## About this exercise
Scan the records for "with". Show the matching lines.

(Stored records)
=-=-=-=-=

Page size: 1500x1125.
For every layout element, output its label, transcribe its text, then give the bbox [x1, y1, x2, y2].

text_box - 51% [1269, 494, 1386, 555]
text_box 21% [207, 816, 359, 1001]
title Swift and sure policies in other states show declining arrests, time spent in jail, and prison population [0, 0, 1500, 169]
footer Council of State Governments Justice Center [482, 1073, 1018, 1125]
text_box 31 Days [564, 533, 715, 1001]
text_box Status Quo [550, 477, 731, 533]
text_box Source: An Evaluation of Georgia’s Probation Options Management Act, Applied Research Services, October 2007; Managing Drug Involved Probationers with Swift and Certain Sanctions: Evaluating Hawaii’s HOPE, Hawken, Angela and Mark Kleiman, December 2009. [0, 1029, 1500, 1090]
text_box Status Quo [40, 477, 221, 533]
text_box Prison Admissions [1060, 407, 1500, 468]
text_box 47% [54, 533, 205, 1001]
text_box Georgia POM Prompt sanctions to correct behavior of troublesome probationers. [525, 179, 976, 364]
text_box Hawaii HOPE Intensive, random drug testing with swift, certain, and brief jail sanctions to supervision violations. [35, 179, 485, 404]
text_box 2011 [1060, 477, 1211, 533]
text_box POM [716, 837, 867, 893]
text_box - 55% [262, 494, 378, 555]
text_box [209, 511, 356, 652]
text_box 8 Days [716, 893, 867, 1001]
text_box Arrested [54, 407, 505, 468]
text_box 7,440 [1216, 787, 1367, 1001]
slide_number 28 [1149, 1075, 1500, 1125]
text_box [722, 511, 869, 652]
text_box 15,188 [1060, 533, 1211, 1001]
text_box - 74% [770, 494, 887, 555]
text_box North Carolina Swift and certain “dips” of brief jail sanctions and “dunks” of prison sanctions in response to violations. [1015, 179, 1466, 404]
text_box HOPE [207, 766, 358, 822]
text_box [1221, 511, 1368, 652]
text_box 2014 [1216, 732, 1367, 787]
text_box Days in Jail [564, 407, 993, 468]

=-=-=-=-=

## Output below
text_box Source: An Evaluation of Georgia’s Probation Options Management Act, Applied Research Services, October 2007; Managing Drug Involved Probationers with Swift and Certain Sanctions: Evaluating Hawaii’s HOPE, Hawken, Angela and Mark Kleiman, December 2009. [0, 1029, 1500, 1090]
text_box Hawaii HOPE Intensive, random drug testing with swift, certain, and brief jail sanctions to supervision violations. [35, 179, 485, 404]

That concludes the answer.